As someone who comes from a seismically stable inland country, that was the first time I realized how severe and unpredictable natural disasters could be. I told the First Lady that I was very moved to see how courageously the disaster victims were working to rebuild their communities and that was the experience that made me decide to study full time in Japan in the future.


kokuhi5.jpgAfter our self-introductions, we tried our hand at making sushi under the supervision of a chef from a world famous Ginza sushi restaurant. It was the first time for all of us to make sushi ourselves, so we all tried our hardest to make each piece as well as we could.

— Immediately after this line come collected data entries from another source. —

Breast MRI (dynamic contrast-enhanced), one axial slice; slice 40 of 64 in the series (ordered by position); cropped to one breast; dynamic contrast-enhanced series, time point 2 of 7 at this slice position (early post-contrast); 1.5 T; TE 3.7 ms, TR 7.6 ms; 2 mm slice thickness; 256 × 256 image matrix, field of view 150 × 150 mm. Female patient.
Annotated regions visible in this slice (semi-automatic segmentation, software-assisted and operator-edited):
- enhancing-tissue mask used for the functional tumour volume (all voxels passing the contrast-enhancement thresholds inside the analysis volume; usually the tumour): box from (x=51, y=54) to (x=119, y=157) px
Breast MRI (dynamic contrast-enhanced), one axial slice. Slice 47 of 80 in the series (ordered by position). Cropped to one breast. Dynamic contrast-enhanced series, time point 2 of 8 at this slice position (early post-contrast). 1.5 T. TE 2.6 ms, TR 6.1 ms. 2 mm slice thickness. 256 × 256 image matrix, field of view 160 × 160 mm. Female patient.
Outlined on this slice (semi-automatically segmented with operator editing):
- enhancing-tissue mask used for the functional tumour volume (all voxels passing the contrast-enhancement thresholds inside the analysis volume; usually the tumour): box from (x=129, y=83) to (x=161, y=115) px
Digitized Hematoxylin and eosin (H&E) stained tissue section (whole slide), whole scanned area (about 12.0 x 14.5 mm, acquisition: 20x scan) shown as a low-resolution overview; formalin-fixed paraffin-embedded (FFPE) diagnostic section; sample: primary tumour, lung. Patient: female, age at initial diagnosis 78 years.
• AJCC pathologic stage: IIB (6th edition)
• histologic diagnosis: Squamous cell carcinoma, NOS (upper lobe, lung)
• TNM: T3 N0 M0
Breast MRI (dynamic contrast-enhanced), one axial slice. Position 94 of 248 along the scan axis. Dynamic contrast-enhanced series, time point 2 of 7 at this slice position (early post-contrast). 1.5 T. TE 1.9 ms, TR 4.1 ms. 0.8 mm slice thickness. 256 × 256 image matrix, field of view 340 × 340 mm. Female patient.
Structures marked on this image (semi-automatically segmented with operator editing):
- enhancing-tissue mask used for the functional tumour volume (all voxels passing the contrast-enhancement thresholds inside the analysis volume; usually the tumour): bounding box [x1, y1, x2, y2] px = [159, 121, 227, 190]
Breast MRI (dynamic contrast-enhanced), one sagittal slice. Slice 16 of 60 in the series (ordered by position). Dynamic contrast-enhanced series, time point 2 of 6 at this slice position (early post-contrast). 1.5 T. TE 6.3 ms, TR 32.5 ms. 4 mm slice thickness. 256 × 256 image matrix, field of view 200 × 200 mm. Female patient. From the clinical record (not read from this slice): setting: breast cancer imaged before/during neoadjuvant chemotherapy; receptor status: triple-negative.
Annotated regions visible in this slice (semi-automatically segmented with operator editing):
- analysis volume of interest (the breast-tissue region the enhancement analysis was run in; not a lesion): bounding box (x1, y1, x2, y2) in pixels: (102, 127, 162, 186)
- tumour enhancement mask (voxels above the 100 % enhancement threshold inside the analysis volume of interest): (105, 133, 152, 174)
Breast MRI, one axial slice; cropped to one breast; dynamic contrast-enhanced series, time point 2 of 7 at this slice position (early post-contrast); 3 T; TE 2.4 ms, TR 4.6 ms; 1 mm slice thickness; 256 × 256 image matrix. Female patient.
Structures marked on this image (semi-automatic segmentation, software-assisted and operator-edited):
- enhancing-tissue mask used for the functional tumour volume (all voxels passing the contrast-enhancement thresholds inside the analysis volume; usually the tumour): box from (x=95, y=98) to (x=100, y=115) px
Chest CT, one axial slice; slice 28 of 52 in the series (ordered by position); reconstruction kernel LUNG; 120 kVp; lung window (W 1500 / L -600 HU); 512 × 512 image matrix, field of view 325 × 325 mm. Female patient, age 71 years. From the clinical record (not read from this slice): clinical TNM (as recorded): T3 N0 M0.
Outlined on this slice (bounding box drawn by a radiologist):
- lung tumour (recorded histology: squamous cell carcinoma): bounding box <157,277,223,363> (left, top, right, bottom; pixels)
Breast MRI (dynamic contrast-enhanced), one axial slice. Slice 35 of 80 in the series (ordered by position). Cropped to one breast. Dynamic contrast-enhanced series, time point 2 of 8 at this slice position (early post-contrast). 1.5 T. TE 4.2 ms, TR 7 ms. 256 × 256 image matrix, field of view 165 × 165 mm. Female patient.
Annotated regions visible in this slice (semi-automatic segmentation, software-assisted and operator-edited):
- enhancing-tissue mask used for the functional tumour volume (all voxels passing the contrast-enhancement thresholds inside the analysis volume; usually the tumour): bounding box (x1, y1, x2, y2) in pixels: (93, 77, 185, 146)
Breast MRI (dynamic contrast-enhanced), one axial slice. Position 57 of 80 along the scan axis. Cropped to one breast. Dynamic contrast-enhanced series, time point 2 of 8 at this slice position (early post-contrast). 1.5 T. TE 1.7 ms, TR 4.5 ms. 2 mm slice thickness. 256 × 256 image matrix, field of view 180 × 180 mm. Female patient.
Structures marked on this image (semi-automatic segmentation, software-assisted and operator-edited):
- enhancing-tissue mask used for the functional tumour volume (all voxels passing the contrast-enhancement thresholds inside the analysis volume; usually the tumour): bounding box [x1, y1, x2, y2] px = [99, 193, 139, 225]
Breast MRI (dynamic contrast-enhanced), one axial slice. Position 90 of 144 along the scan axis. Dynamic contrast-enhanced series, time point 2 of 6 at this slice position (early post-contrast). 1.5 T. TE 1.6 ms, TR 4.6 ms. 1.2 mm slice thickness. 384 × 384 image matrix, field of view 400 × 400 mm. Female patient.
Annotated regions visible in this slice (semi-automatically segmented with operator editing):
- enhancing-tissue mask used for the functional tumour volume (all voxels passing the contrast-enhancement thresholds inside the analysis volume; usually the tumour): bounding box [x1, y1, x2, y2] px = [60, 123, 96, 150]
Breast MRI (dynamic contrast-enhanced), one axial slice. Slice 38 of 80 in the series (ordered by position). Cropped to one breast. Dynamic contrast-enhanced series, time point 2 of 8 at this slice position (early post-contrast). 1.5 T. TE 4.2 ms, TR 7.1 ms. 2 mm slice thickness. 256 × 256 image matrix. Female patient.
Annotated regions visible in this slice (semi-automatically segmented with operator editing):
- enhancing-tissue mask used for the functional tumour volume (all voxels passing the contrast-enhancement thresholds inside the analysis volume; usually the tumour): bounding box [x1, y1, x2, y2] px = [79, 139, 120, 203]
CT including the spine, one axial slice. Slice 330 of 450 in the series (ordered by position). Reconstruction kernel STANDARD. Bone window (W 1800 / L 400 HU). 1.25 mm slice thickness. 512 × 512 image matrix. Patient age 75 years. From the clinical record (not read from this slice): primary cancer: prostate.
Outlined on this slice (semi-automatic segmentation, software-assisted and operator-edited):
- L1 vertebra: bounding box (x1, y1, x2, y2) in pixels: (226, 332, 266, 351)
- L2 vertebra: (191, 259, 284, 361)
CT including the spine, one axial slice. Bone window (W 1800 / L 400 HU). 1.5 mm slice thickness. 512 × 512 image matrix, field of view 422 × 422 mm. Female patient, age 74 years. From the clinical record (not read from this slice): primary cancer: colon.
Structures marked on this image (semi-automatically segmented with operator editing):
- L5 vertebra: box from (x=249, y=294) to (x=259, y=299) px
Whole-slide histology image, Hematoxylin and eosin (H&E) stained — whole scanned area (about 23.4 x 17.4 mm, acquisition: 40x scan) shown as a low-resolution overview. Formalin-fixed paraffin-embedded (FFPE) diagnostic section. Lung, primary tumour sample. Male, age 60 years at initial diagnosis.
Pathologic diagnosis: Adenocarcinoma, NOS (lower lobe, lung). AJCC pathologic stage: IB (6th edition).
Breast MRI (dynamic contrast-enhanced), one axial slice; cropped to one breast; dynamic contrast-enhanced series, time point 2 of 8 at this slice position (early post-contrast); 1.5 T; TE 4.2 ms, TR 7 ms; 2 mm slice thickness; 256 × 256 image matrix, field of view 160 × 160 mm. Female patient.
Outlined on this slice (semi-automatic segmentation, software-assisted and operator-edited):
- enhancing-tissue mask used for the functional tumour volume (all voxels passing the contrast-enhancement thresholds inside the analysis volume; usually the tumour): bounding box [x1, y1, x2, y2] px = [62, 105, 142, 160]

Since sushi is normally made by laying a piece of fish on top of rice, I had assumed that the taste of sushi comes down mostly to the type and quality of the fish used, but the chef explained that the rice, especially how it is cooked and seasoned, is an equally if not more important contributor to the final product. Although I have been in Japan for almost 3 years, I don’t often have the opportunity to eat sushi, so I never really paid attention to the different flavors of sushi. But thanks to this sushi-making experience, I feel like in the future I would like to learn more about the flavors of sushi and be able to describe them more fully to my fellow Mongolians.

After eating our self-made sushi, we received a tour of the Prime Minister’s residence. As we walked through the various rooms of the manor, it became obvious how sturdily built it the complex was. Mrs. Abe’s secretary explained about how some of the events surrounding the “Feb. 26th Incident” happened right in the Prime Minister’s residence, and showed us some of the historical remnants from that time. “The Feb. 26th Incident” refers to an attempted coup d’etat held from February 26th to February 29th, 1936 when a group of young army officers influenced by the radical “Kodo” army faction lead a group of 1483 soldiers in revolt against the government.


We were also shown a room that contained a number of rare ornaments and artifacts that had be sent to Mr. and Mrs. Abe as gifts from various parts of the globe: a veritable trove of cultural treasures from all over the world! Among the objects on display, I even saw a bow and arrow that had been given by the President of Mongolia himself. A very curious room indeed!

After the tour, the day’s events were brought to a close. Thanks to the warm words of Mrs. Abe, the support of the MEXT directors, and the opportunity given by Waseda University, I was able to experience a day that I shall not soon forget.

During my time as a student here in Japan, there have been times when nothing seems to be going well, but there are also days where I feel like I’ve learned and accomplished a lot. This day was certainly one of the high points of my student career here in Japan, and one which reminded me of all the people and institutions supporting my studies here. Exchanging comments and opinions in Japanese with students from so many different countries made me very excited to continue in the future to foster friendly international relations even beyond the borders of Japan and to make the most of my time here in Japan learning about and appreciating different cultures.